* _Passage provided_:
---*---
An Interview With Arjen Kamphuis

Posted by Sanchia de Souza at Apr 28, 2009 12:20 PM |
In an email interview with the Centre for Internet and Society, Dutch open source activist Arjen Kamphuis discussed his experience of successfully working with the government for a policy mandating open standards for all government IT in the Netherlands.

In 2002 Arjen Kamphuis co-authored a parliament motion to mandate open standards for all government IT in the Netherlands. The motion was unanimously accepted and, in 2007, became policy. The Netherlands thus became the first western country to make the use of open standards in public sector IT mandatory. Arjen is now working to export this set of policies to other European countries with the help of local political parties and business partners.

Arjen discussed his experience of lobbying for this policy change and some other questions related to his work as a consultant on IT strategy and the implications of nanotechnology and biotechnology in an email interview with the Centre for Internet and Society.

The Centre for Internet and Society: What is the Dutch government's policy on FOSS and Open Standards specifically and intellectual property rights in general? Provide some history, name the main lobbying factions in the Netherlands and their policy positions. What was your role in the formulation of these policies?

Arjen Kamphuis: The national action plan 'The Netherlands in Open Connection' is the government's answer to a unanimous vote in parliament in November 2002. The parliament stated that the market for desktop software was not functioning as it should and that significant vendor lock-in effects were harming both individual citizens and society as a whole. It requested maximum efforts from the government to change this situation. The suggested method for changing was mandating open standards in all public sector IT and actively supporting the adoption of open source software wherever functionally and technically feasible.
---*---
* _Required task A_:
Answer these questions using the Kamphuis interview:
(i) In what year did the motion on open standards become policy?
(ii) In what month and year did parliament hold the unanimous vote that the national action plan answers?
(iii) What is the name of the national action plan?
* _Required task B_: Continue the Kamphuis interview from its last sentence, keeping Kamphuis's answer going in the same voice.
The data records have no role in the work asked for here.

(Data records)
---*---
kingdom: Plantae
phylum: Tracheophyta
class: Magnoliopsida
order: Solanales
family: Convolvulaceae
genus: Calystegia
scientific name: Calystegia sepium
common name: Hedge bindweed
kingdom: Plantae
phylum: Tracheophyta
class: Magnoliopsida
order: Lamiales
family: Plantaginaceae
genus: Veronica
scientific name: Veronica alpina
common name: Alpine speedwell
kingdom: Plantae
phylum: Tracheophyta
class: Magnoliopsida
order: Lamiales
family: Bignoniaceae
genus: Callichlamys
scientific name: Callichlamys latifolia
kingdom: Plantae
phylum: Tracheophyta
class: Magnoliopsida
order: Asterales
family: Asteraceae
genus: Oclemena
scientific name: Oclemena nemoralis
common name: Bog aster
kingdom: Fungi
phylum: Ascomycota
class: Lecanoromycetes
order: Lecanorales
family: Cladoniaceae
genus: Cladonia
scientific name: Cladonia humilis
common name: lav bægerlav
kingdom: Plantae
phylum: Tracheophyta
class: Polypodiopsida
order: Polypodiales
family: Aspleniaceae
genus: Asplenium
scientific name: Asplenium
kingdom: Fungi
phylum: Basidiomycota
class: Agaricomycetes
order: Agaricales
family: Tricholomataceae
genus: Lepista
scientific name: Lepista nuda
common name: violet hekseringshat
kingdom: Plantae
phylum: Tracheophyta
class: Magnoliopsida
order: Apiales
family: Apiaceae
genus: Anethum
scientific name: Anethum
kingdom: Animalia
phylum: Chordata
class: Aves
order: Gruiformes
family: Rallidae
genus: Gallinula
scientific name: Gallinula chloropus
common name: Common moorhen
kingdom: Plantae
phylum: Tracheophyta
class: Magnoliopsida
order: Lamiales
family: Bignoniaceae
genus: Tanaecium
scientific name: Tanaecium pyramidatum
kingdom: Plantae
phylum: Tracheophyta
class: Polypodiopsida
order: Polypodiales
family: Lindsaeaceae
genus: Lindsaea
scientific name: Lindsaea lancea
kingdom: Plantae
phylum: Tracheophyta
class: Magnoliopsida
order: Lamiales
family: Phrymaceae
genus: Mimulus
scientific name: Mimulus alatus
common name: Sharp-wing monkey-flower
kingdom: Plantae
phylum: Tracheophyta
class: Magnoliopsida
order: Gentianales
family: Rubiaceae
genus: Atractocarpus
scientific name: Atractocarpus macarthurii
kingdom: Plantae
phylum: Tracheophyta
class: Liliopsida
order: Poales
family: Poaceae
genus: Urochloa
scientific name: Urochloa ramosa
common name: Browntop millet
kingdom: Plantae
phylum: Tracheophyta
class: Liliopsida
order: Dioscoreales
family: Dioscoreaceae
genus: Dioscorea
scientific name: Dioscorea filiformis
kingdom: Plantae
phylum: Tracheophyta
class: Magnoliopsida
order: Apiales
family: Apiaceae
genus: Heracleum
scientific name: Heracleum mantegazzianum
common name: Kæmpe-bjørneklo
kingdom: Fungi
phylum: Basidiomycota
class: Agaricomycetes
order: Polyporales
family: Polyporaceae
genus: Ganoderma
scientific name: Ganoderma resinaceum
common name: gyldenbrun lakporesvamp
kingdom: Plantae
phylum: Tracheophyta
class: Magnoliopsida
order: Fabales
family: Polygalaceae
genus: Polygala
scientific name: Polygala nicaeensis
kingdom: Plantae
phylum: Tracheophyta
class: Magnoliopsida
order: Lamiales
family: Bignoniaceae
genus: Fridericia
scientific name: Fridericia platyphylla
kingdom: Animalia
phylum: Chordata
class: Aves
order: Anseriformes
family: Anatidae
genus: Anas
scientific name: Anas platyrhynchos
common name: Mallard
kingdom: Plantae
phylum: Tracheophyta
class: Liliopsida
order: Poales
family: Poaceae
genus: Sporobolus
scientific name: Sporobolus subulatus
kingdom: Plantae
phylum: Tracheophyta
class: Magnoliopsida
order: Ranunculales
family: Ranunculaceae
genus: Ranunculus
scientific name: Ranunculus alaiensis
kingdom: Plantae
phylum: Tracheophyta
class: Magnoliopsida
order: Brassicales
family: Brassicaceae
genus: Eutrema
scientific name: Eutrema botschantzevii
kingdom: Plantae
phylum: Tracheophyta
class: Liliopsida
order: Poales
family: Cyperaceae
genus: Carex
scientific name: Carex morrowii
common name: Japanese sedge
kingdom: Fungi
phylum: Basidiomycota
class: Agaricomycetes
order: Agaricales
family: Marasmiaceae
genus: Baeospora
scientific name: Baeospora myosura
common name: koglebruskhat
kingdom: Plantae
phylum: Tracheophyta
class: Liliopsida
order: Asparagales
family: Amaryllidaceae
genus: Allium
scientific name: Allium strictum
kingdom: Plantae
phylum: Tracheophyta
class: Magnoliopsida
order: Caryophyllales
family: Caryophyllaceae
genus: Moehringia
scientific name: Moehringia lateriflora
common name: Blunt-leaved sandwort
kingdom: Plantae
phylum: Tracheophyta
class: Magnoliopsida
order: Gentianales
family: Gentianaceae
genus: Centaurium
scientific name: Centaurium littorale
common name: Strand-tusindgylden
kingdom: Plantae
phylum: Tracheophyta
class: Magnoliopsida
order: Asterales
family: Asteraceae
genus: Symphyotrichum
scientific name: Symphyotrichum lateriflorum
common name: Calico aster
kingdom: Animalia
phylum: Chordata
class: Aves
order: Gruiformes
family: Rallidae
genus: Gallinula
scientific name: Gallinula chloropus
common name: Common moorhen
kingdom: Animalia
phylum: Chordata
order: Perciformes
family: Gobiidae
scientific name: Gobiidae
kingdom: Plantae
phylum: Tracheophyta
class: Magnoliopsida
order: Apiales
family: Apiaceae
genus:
---*---
* _Task answer A_:
(i) 2007
(ii) November 2002
(iii) 'The Netherlands in Open Connection'

* _Task answer B_:
I was one of the people who got this process started by contacting a member of parliament from the Green Party. This was triggered by my inability to access the website of the national railway on 1 January 2002. The website had been redesigned and only allowed access to visiters with Internet Explorer. As a Linux user, I had previously had comparable problems with local government websites and electronic tax forms (usage of which was mandatory for small businesses like my consulting start-up).

After the unanimous vote in parliament, several people in the Dutch open source community, including me, kept the pressure on the government by monitoring major procurements and writing questions for the Members of the European Parliament (MEPs) to ask the government. In 2004 this led to a breakthrough when the Justice Ministry ran a project to procure 147 million euros' worth of desktop software without going through a proper multi-vendor selection process. They only talked to one vendor, and that is against European Union regulations. Since some of the civil servants working on this project were gagged, we can conclude that some people were aware they were breaking the law, yet went ahead anyway.

When the news broke we made sure the MEPs were armed with the proper questions the next day, and the contract was dropped. In reply to questions asked to the government by the MEPs, the responsible ministers admitted that the government was very dependent on Microsoft for basic functioning of its office environments; that this was a problem; and that the government would take active steps to remedy this situation by moving forward with the requests made in 2002 by parliament.

Two-and-a-half years and an election later, a new under-Minister for Economic Affairs, Frank Heemskerk, took up the challenge and promised a comprehensive policy. I gave input for this plan in mid-2007 and it was formally published and adopted later that year as a national policy for all government and public-sector (i.e. tax funded) organisations.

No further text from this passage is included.